Bryper's Tumblings

Feb 02
Permalink

The trouble with the pursuit of perfection

Question:

Bryan Person Bryper  Can being a perfectionist at our work slow us down? Should we be content with good enough and keep going?

Responses: 

Adam Cohenadamcohen @bryper I spend a lot of my time coaching business folks and developers on projects on trying not to make good enough, perfect 

Jennifer Leggio mediaphyter @Bryper I think I have too much OCD to not try to be a perfectionist at work. And yes, sometimes it slows me down. Blessing and curse.

Adam Cohen adamcohen @bryper The relentless pursuit of perfection will absolutely slow down projects - the 80/20 rule is what allows them to actually finish

ourman ourman @bryper - yes, yes, yes. It’ll do WILL do. Too many bosses who have had new ideas right up till deadline and wrecked it. 1st get it done. 

Rick Murray rickmurray @bryper Some things demand perfection; others can be treated as *betas* The spoils go to those who can consistently discern which is which.

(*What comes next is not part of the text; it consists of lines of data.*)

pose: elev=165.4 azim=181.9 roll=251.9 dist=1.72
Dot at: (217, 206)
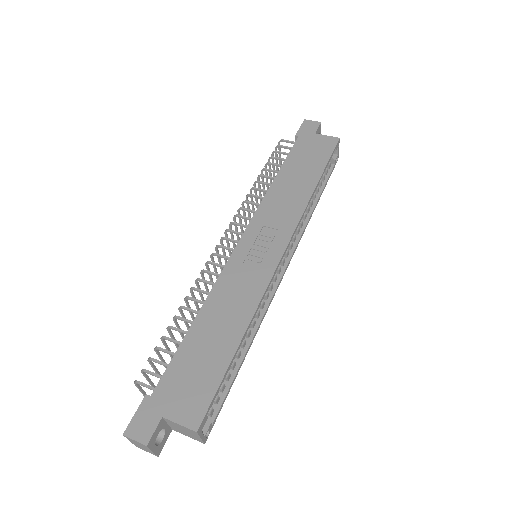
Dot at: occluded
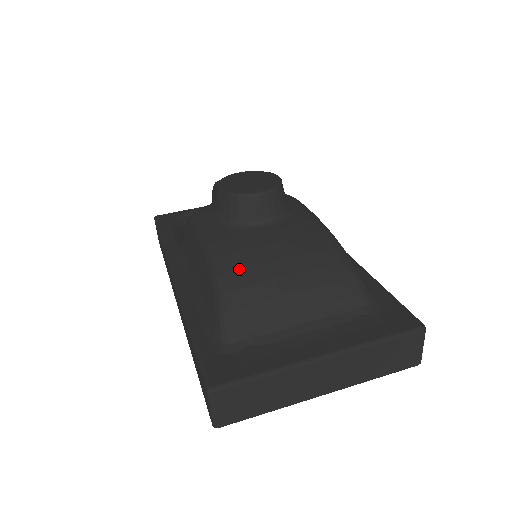
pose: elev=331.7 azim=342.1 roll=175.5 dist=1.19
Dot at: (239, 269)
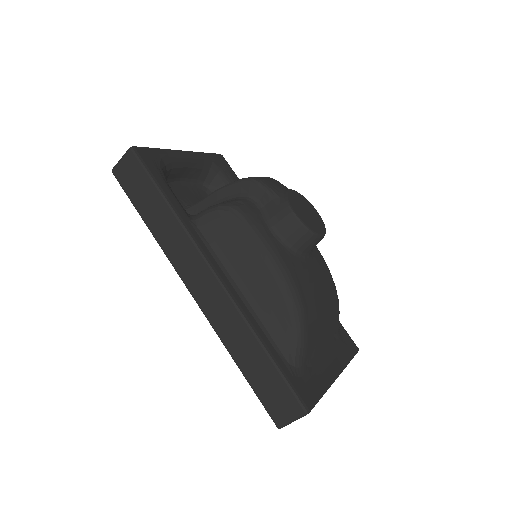
Dot at: (309, 305)
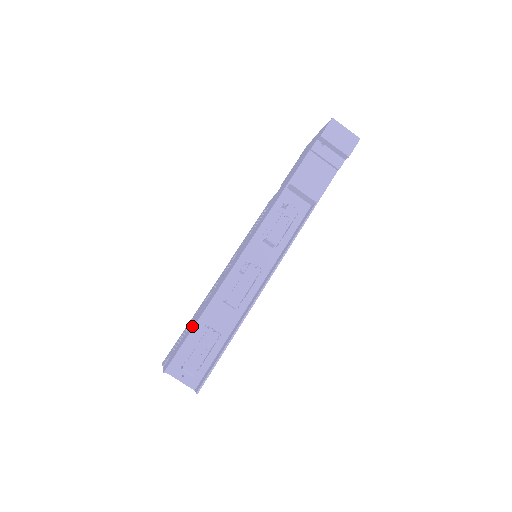
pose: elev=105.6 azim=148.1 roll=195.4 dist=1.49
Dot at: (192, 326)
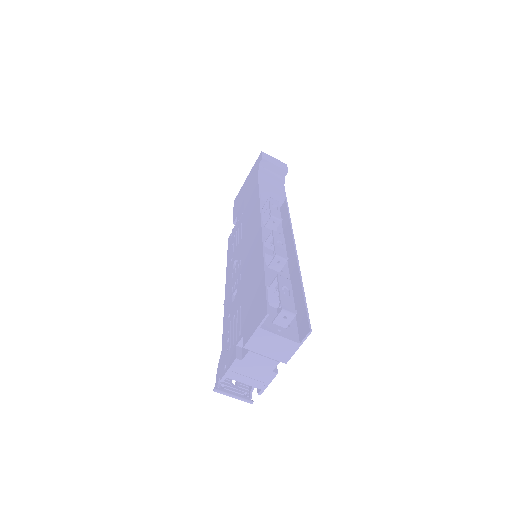
Dot at: (257, 284)
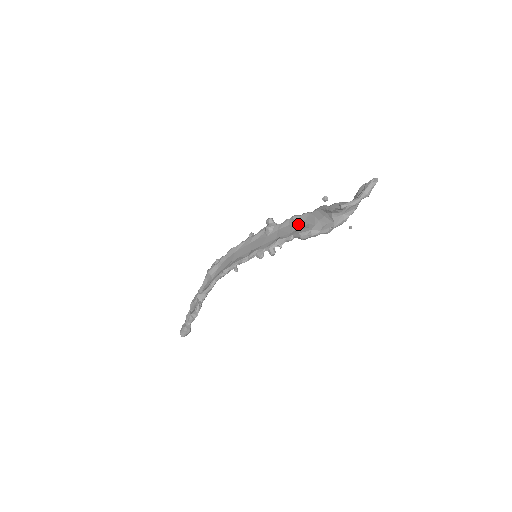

Anna Farmery Engagingbrand @bryper perfection doesn’t exist, because it is out of date when you get there..aim should be evolving

marc uhlig marcuhlig @Bryper meg whiteman: “perfect is the enemy of good enough”, sometimes it has to be perfect, but most of the times good enough will do it… 

jljohansen jljohansen @bryper Being a perfectionist often means you try to do it all yourself. I do think that slows us down without providing desired results.